• [Data records]:
===============
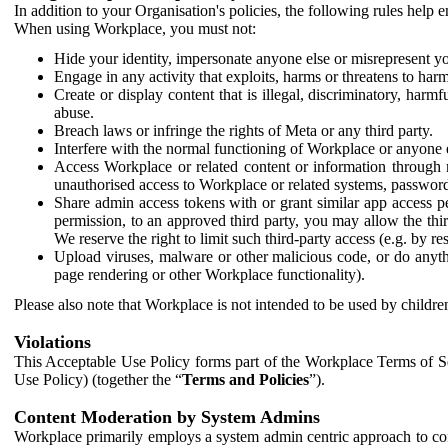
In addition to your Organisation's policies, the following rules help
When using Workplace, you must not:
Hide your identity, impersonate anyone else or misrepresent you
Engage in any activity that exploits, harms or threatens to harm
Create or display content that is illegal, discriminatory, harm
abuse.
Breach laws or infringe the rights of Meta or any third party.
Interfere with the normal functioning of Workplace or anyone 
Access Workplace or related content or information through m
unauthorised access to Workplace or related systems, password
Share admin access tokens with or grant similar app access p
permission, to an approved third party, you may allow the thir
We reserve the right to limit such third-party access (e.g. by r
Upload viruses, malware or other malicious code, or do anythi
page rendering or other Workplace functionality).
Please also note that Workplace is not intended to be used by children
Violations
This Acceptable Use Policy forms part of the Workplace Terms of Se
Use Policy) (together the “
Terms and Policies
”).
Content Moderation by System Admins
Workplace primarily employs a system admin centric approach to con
===============
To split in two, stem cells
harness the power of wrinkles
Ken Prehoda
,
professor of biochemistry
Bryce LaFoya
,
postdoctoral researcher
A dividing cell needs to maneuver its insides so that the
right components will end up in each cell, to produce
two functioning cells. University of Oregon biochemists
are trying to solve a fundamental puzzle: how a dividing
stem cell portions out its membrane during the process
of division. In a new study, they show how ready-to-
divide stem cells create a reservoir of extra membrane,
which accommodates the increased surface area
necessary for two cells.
===============
• [What the task asks]: Copy each line of the data that includes the word "other".

• [Output of the task]:
Upload viruses, malware or other malicious code, or do anythi
page rendering or other Workplace functionality).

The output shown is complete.